Rakkiat, said witnesses, documentary evidence and Rakkiat himself, confirmed that his bank accounts swelled when he became health minister. He was also accused of keeping his wealth in the accounts of other people including his wife, his sister-in-law and friends.
The verdict has visibly lessened cynicism among both the media in Thailand and ordinary citizens over the possibility of dealing with the problem of corruption, indicating to many people that the Thai system works.
There is so far no indication that there will ever be a similar case in the Philippines, which would restore some faith in the capacity of the justice system to do something about corruption.
And yet corruption is a problem every Filipino knows about but feels cannot be dealt with beyond false promises and the usual clichés about good government. The extent of public knowledge includes awareness of what the most corrupt government agencies are. Ask a Filipino for a list and he will unhesitatingly provide the following: the Department of Public Works and Highways (DPWH); the Department of Education; the Bureau of Customs; the police and military, among others.
Anecdotal evidence abounds of this police general who’s built a mansion he obviously cannot afford on his salary alone, and of military officers earning the salaries of Makati clerks who live in Greenhills and Corinthian. Government contractors will tell anyone who wants to listen about how a road or a bridge or any other infrastructure is either overpriced by 30 percent, or constructed poorly because contractors have to bribe district engineers and other DPWH bureaucrats.
These bureaucrats live in grand houses and are driven around in luxury cars. They and their families vacation in Europe and the United States. Their bank accounts, many of them under other names, contain hundreds of millions.
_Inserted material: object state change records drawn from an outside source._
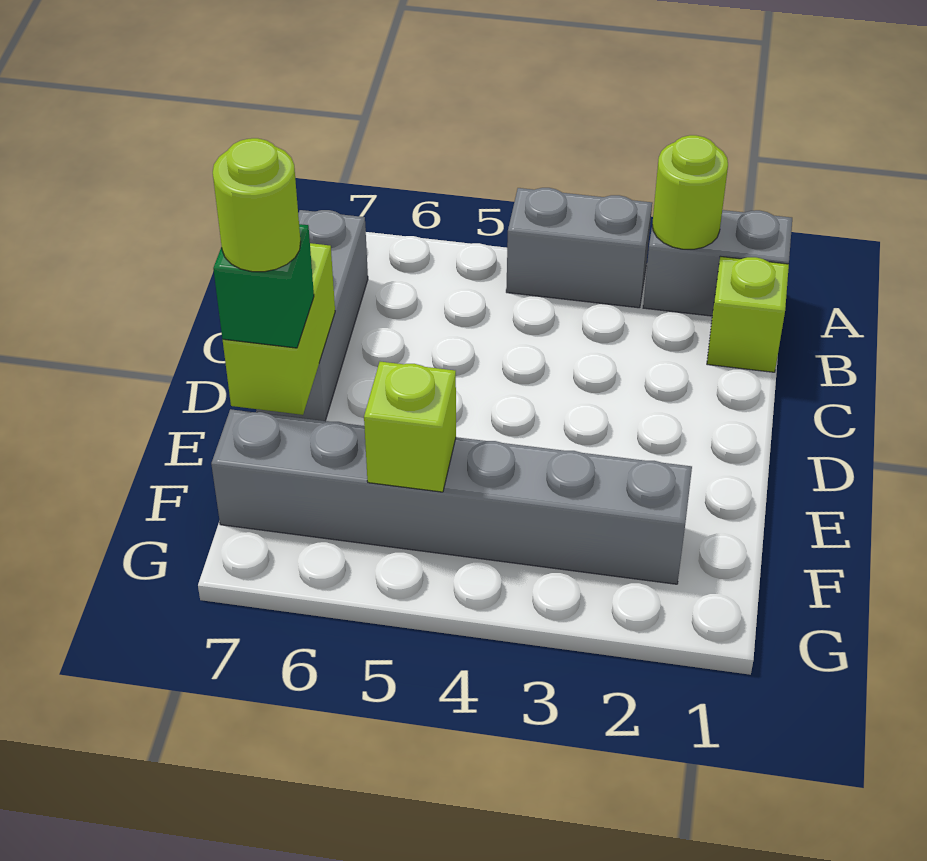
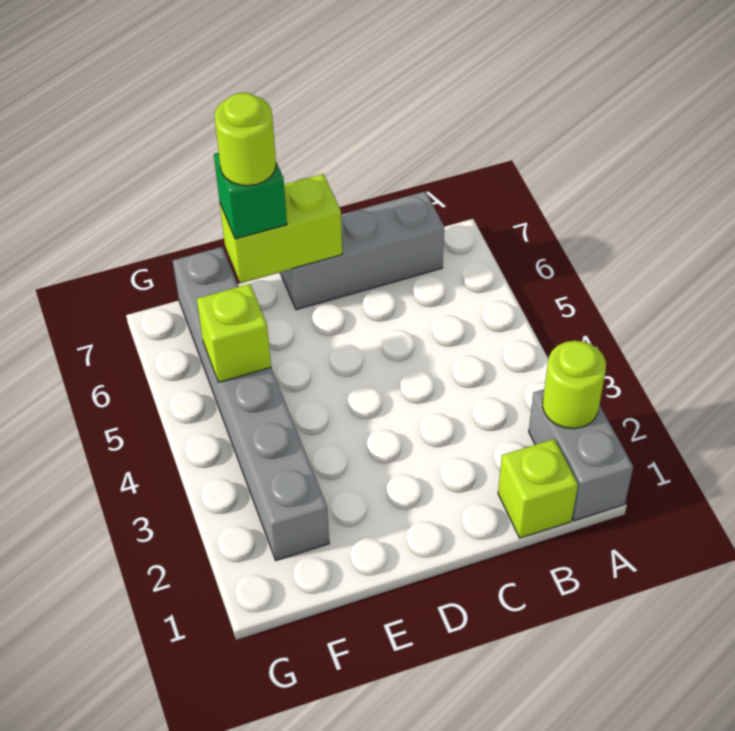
grey 1x2 brick [506,188,652,308] -> none

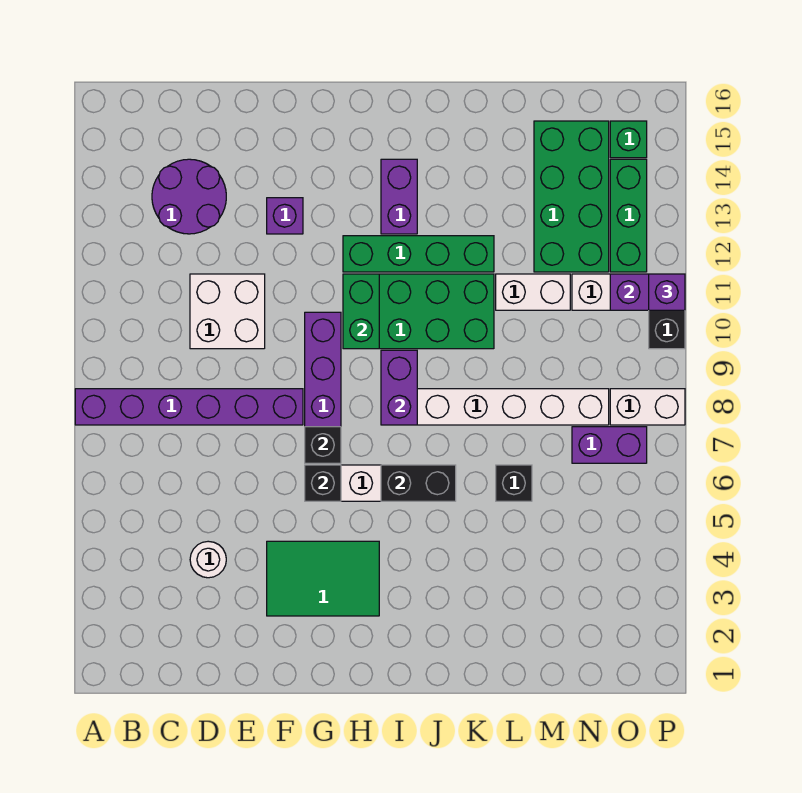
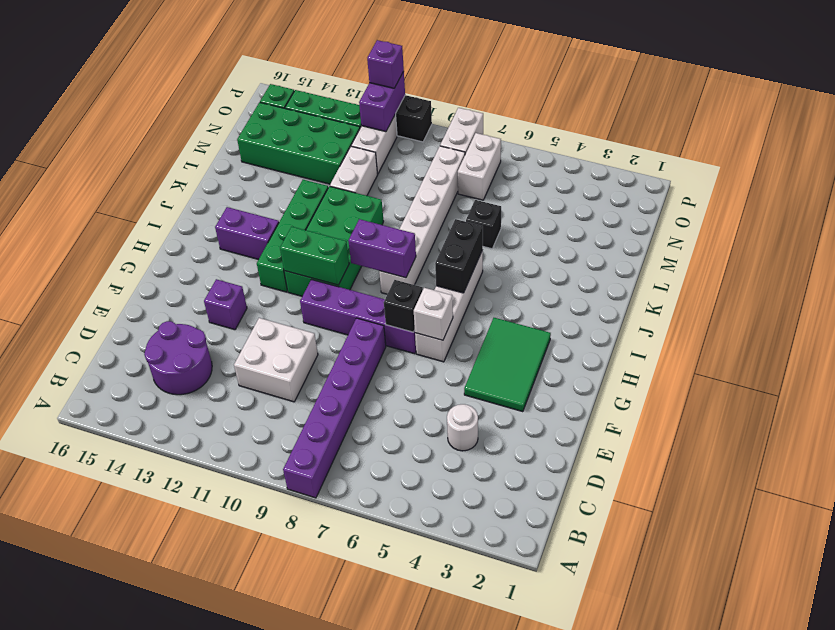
black 1x1 brick [305,465,341,501] -> white 1x1 brick [414,288,453,340]
purple 1x2 brick [572,427,647,463] -> white 1x2 brick [458,133,501,200]

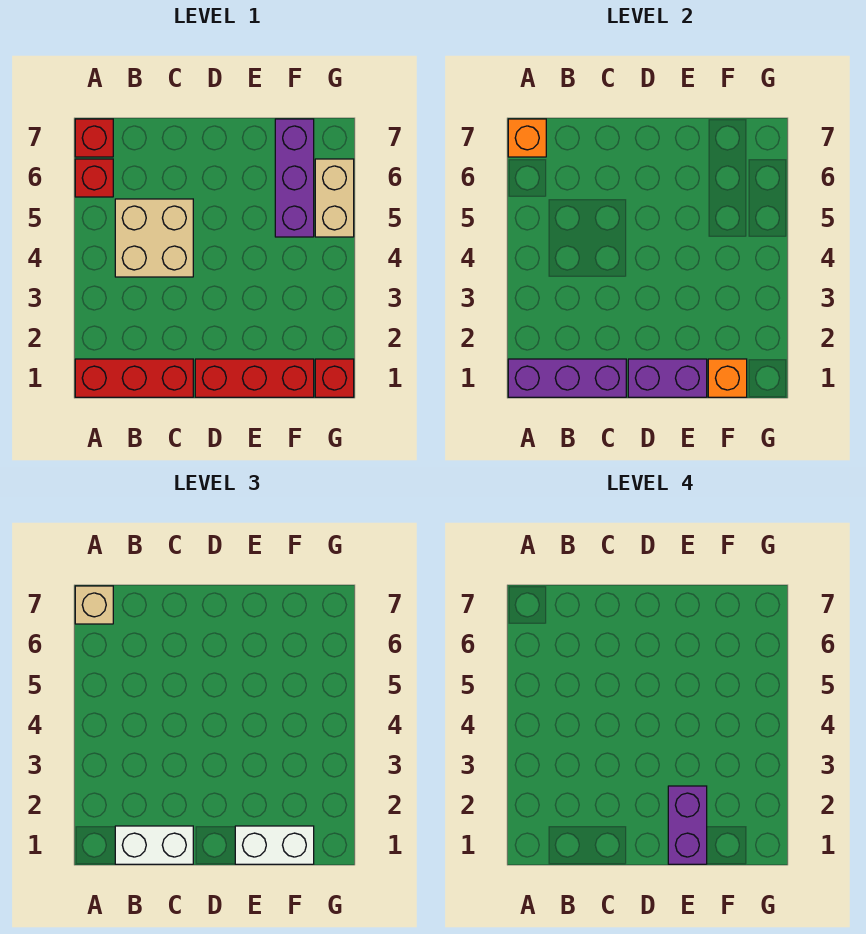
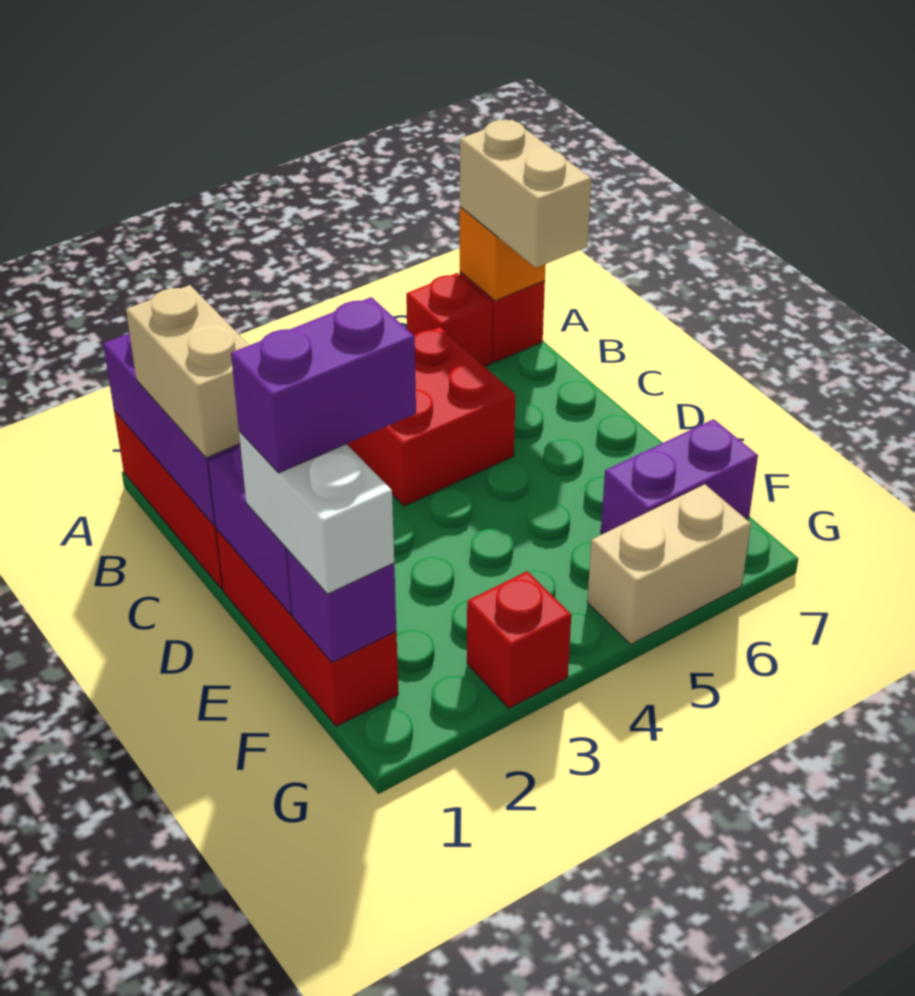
tan 1x1 brick [75,586,113,624] -> tan 1x2 brick [460,120,591,268]
white 1x2 brick [115,826,193,864] -> tan 1x2 brick [126,285,249,458]
tan 2x2 brick [115,199,193,277] -> red 2x2 brick [347,327,515,506]
orange 1x1 brick [708,359,747,397] -> purple 1x1 brick [287,550,396,662]
purple 1x3 brick [275,119,314,237] -> purple 1x2 brick [601,419,758,534]
red 1x1 brick [315,359,354,397] -> red 1x1 brick moved to [467,571,571,708]

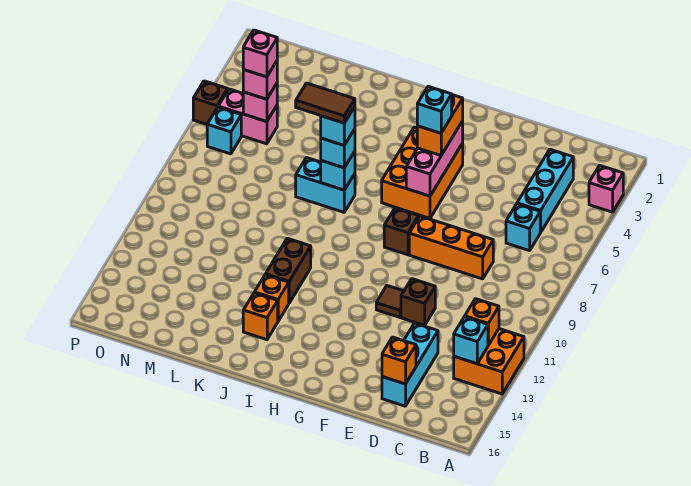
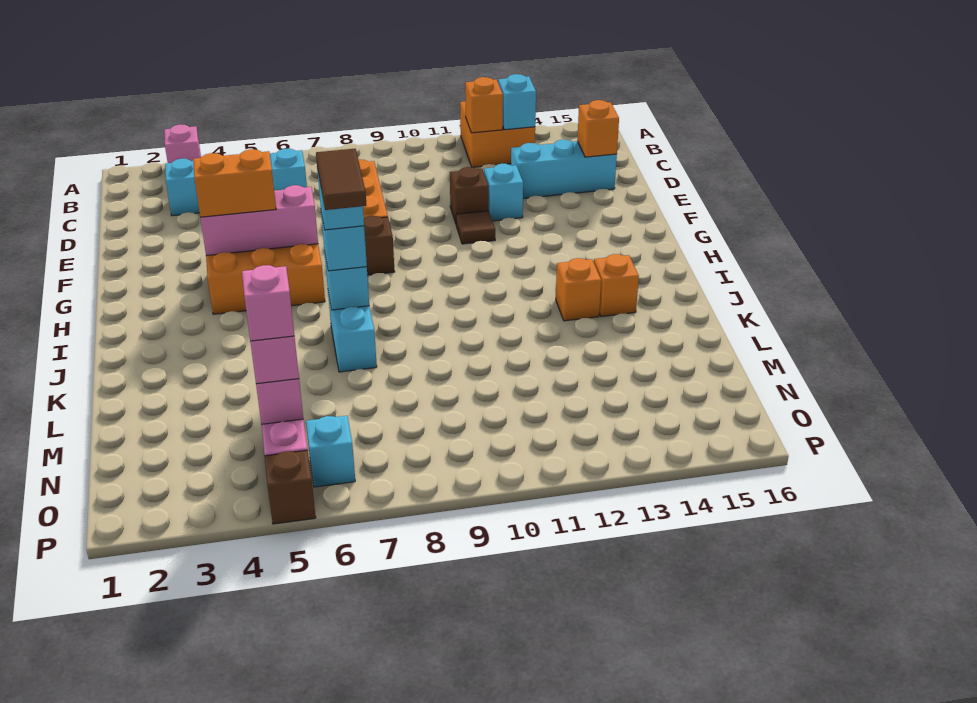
cyan 1x1 brick [417,86,452,133] -> cyan 1x1 brick moved to [484,164,523,221]
brown 1x2 brick [266,238,311,303] -> none

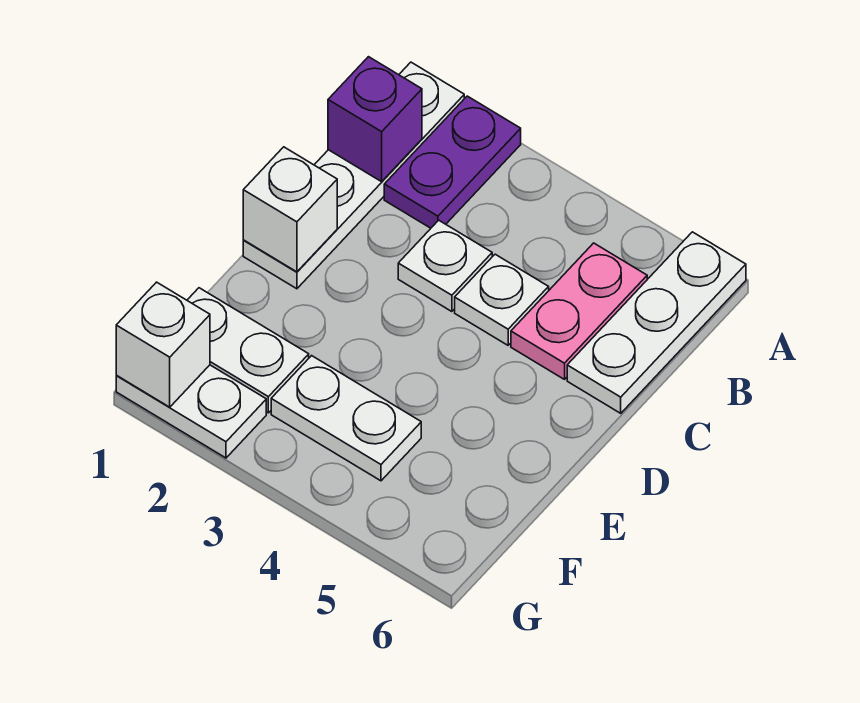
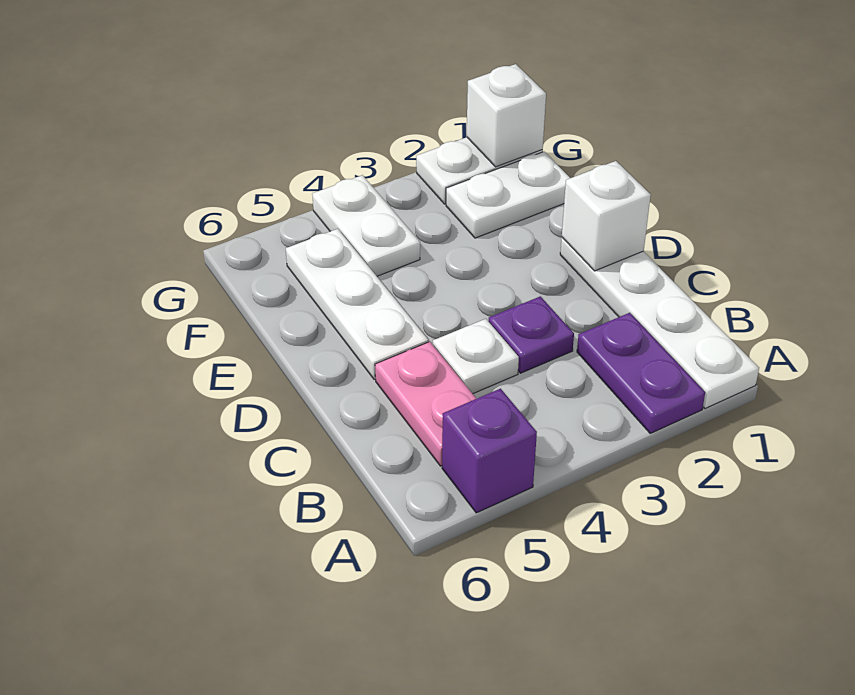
white 1x3 plate [567,232,746,413] -> white 1x3 plate moved to [286,229,428,380]
purple 1x1 brick [328,57,422,182] -> purple 1x1 brick moved to [442,389,537,513]
white 1x1 plate [398,220,492,312] -> purple 1x1 plate [488,296,574,373]
white 1x2 plate [271,356,421,481] -> white 1x2 plate turned to [312,175,420,276]

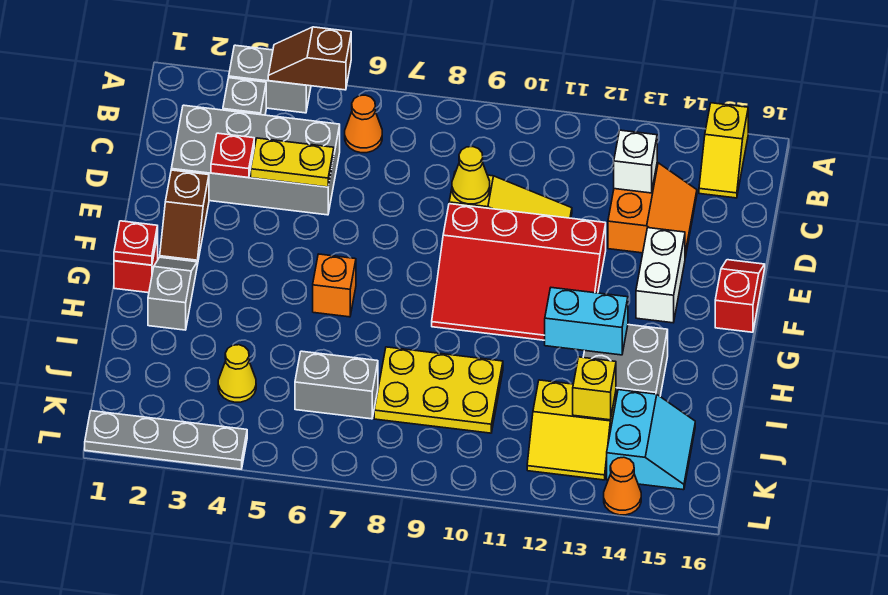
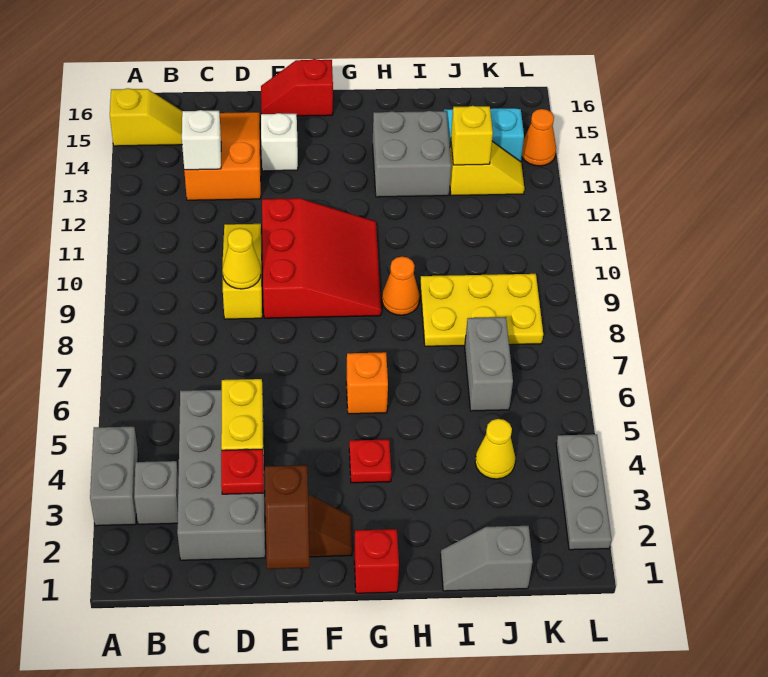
brown 1x2 slope [268,27,351,90] -> brown 1x2 slope moved to [265,465,310,569]
orange 1x1 cone [345,95,382,153] -> orange 1x1 cone moved to [382,257,420,315]
orange 2x2 slope [608,163,697,257] -> orange 2x3 slope [184,112,261,200]
red 3x4 slope [432,204,606,340] -> red 3x3 slope [262,198,381,318]
white 1x2 brick [636,228,685,323] -> white 1x1 brick [261,113,298,171]
red 1x1 plate [114,221,158,265] -> red 1x1 plate moved to [349,439,391,483]
grey 1x2 slope [148,257,197,330] -> grey 1x2 slope moved to [441,526,533,591]
cyan 1x2 brick [545,288,628,355] -> none
yellow 2x3 plate [374,347,503,433] -> yellow 2x3 plate turned to [420,274,543,346]
yellow 2x2 slope [527,380,616,480] -> yellow 1x2 slope [450,141,524,196]
grey 1x4 plate [85,411,247,469] -> grey 1x3 plate [556,434,612,550]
To believe that they obtained these amenities from the salaries they make is to strain credibility. The conviction that they obtained these through illegal means is, on the other hand, rampant and most probably correct. They are, in the Thai phrase, “unusually wealthy.”
And yet they go on their merry way in a country where, as a result of their corruption among other reasons, 60 percent of the population live below the poverty line. This makes them responsible for the early deaths, the mass ignorance and rampaging misery among some 48 million people—the indicators of the poverty that has haunted this country for decades.
In other countries the suspicion that a government official is likely to have amassed wealth illegally is enough ground for anticorruption commissions to cause his arrest and to issue indictments. Not so in the Philippines, where, if things don’t change, the social and political cataclysm the elite and every government that has ever acted in its behalf fears is likely to erupt as more and more Filipinos are impoverished, and as more and more of them begin to see that there are only two options: to leave the sinking ship, or to take it over.
(ABS-CBNNEWS.COM/TODAY, September 17, 2002)
Looking who echoes the thought of abandoning the Philippines I saw this two year old article pop up. The condition hasn’t changed, but seems to have deepened. It’s just like humanity roving on Mars: the longing for a better world w/o any measure of scale. But here it’s on islander terms. The cataclysm won’t happen because national cohesion is restored with the flick of a detonator. No need for kiloton TNT equivalents, just a little blood broadcast into every hut will do.